The three judges weren’t "bombarded" with adult materials, as the fear-mongers warned was happening to children who go online. In fact, they learned that they had to actually search to find such items.
Neither the plaintiffs (which included the American Civil Liberties Union, the American Library Association, the Center for Democracy and Technology, America Online, Prodigy, CompuServe, Microsoft, and Netcom- to name but a minute fraction of the over 45,000 organizations and individuals) nor the Department of Justice denied that there were materials deemed inappropriate for children on the Internet. Nor did the plaintiffs try to defend obscene materials or materials containing child pornography- both of which are already illegal and are being prosecuted to the full extent of the law.
Instead, the plaintiffs argued, quite successfully, that the CDA had a broad-reaching impact on the Internet as a whole, not just one fraction of it. Serious issues such as the prevention of AIDS, or discussions of rape, would be stifled because they would be deemed "indecent." Libraries that were considering making books available on the Internet would have to do so in fear of a prosecutor in some corner of the world that would deem certain books to be "indecent." Non-profit organizations that wished to discuss adult subject matters would be forced to make such discussions on the Internet a commercial venture to avoid prosecution as part of the CDA’s "exemptions"- essentially nullifying their own status as a non-profit organization.
And the only measure of "protection" that the Department of Justice could provide to such groups was their assertion that at least under the Clinton Administration the CDA would not be widely enforced, but applied only to specific situations. Mind you, there would be no such guarantees with any future administrations.
Then there was the strength of filtering software already available for parents to screen out objectionable materials. SurfWatch, one of the plaintiffs in the case, demonstrated that their software was capable of screening out objectionable materials irregardless if the site came from across the country or around the world. And even one witness for the government had to admit under oath that his own search for adult materials as part of the defense’s case would not have been possible if he was using SurfWatch.
It was easy to see, once the facts of the case came forth, that the Communications Decency Act was a poorly-written and overly tyrannical piece of legislation. And the judges reflected that in their decision.
But once the judges made their decision, the forces of fear were quick to denounce them as being hand-picked puppets of the ACLU. (Never mind that two of the three judges were appointed by President George Bush.) They looked forward to an appeal in the Supreme Court- a court that Supreme Court Justice Anthony Scalia himself has said is comprised of people who are "out of touch" with society. Perhaps that also best fits the attitude of these fear-mongers..

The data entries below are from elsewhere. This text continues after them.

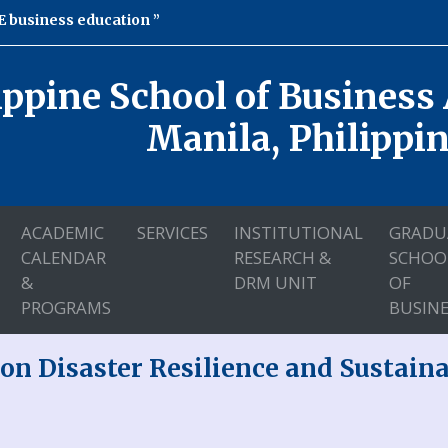
 business education
ippine School of Business
Manila, Philippi
ACADEMIC
SERVICES
INSTITUTIONAL
GRADU
CALENDAR
RESEARCH &
SCHOO
&
DRM UNIT
OF
PROGRAMS
BUSINE
on Disaster Resilience and Sustai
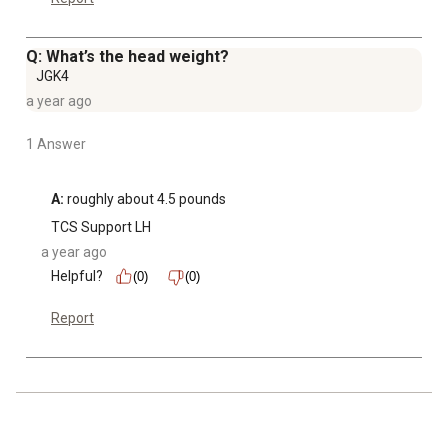
Q: What’s the head weight?
JGK4
a year ago
1 Answer
A:
 roughly about 4.5 pounds
TCS Support LH
a year ago
Helpful?
(0)
(0)
Report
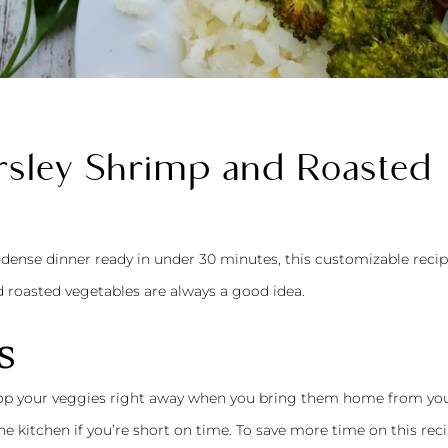
sley Shrimp and Roasted
-dense dinner ready in under 30 minutes, this customizable recip
d roasted vegetables are always a good idea.
s
chop your veggies right away when you bring them home from yo
he kitchen if you’re short on time. To save more time on this reci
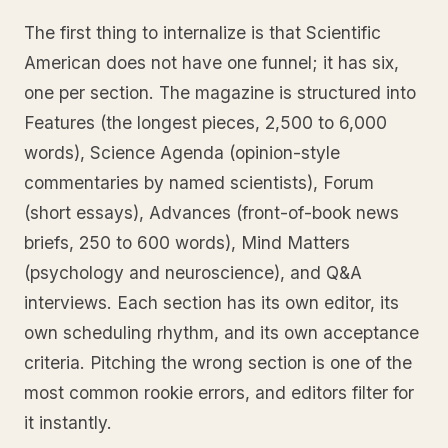
The first thing to internalize is that Scientific
American does not have one funnel; it has six,
one per section. The magazine is structured into
Features (the longest pieces, 2,500 to 6,000
words), Science Agenda (opinion-style
commentaries by named scientists), Forum
(short essays), Advances (front-of-book news
briefs, 250 to 600 words), Mind Matters
(psychology and neuroscience), and Q&A
interviews. Each section has its own editor, its
own scheduling rhythm, and its own acceptance
criteria. Pitching the wrong section is one of the
most common rookie errors, and editors filter for
it instantly.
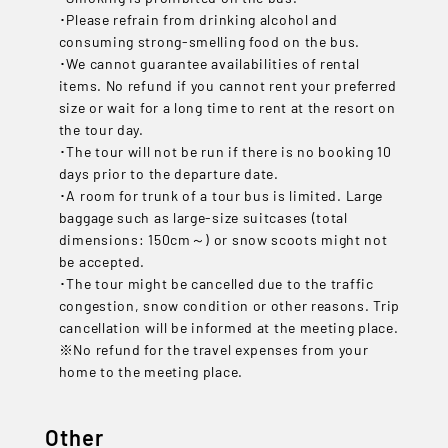
･Please refrain from drinking alcohol and
consuming strong-smelling food on the bus.
･We cannot guarantee availabilities of rental
items. No refund if you cannot rent your preferred
size or wait for a long time to rent at the resort on
the tour day.
･The tour will not be run if there is no booking 10
days prior to the departure date.
･A room for trunk of a tour bus is limited. Large
baggage such as large-size suitcases (total
dimensions: 150cm～) or snow scoots might not
be accepted.
･The tour might be cancelled due to the traffic
congestion, snow condition or other reasons. Trip
cancellation will be informed at the meeting place.
※No refund for the travel expenses from your
home to the meeting place.
Other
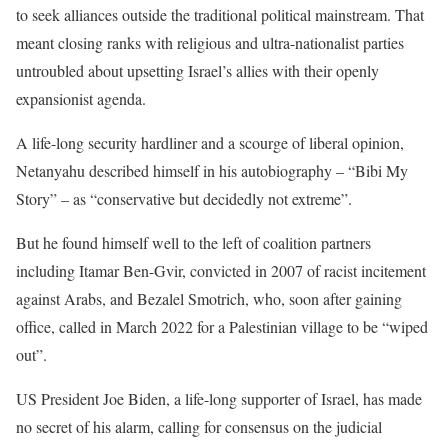
to seek alliances outside the traditional political mainstream. That
meant closing ranks with religious and ultra-nationalist parties
untroubled about upsetting Israel’s allies with their openly
expansionist agenda.
A life-long security hardliner and a scourge of liberal opinion,
Netanyahu described himself in his autobiography – “Bibi My
Story” – as “conservative but decidedly not extreme”.
But he found himself well to the left of coalition partners
including Itamar Ben-Gvir, convicted in 2007 of racist incitement
against Arabs, and Bezalel Smotrich, who, soon after gaining
office, called in March 2022 for a Palestinian village to be “wiped
out”.
US President Joe Biden, a life-long supporter of Israel, has made
no secret of his alarm, calling for consensus on the judicial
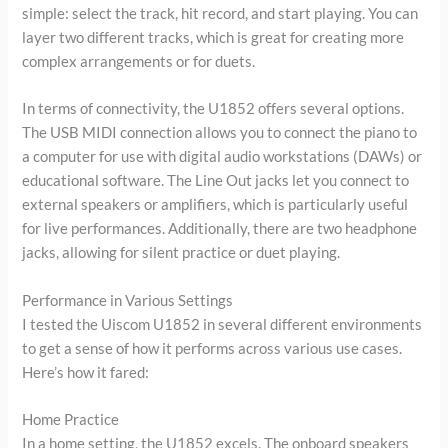
simple: select the track, hit record, and start playing. You can
layer two different tracks, which is great for creating more
complex arrangements or for duets.
In terms of connectivity, the U1852 offers several options.
The USB MIDI connection allows you to connect the piano to
a computer for use with digital audio workstations (DAWs) or
educational software. The Line Out jacks let you connect to
external speakers or amplifiers, which is particularly useful
for live performances. Additionally, there are two headphone
jacks, allowing for silent practice or duet playing.
Performance in Various Settings
I tested the Uiscom U1852 in several different environments
to get a sense of how it performs across various use cases.
Here’s how it fared:
Home Practice
In a home setting, the U1852 excels. The onboard speakers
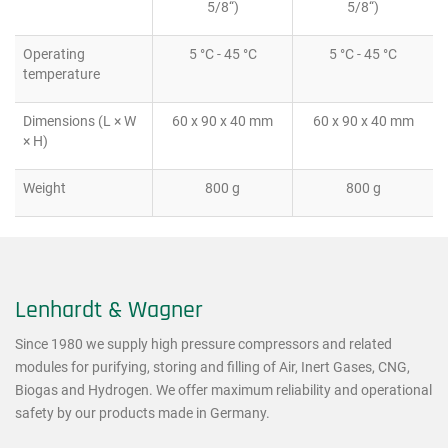
5/8“)
5/8“)
Operating
5 °C - 45 °C
5 °C - 45 °C
temperature
Dimensions (L × W
60 x 90 x 40 mm
60 x 90 x 40 mm
× H)
Weight
800 g
800 g
Lenhardt & Wagner
Since 1980 we supply high pressure compressors and related
modules for purifying, storing and filling of Air, Inert Gases, CNG,
Biogas and Hydrogen. We offer maximum reliability and operational
safety by our products made in Germany.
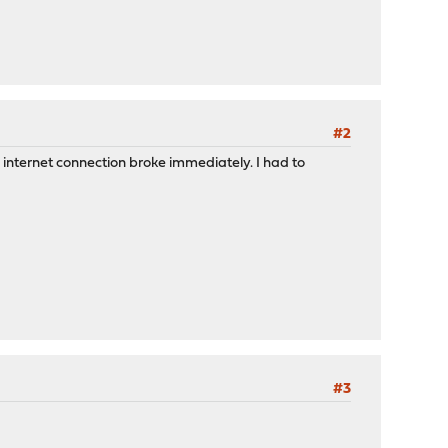
#2
y internet connection broke immediately. I had to
#3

In either case, the truth about the CDA has been what it’s opponents have been saying all along- the best way to prevent unwanted content to your children lies NOT with tyrannical legislation, but rather with parental control and guidance. Parents that are concerned about what their children get into need to be informed and educated about what the Internet can and can’t do. It CAN be a tool for adults and children. It CAN’T be a replacement for parental responsibility.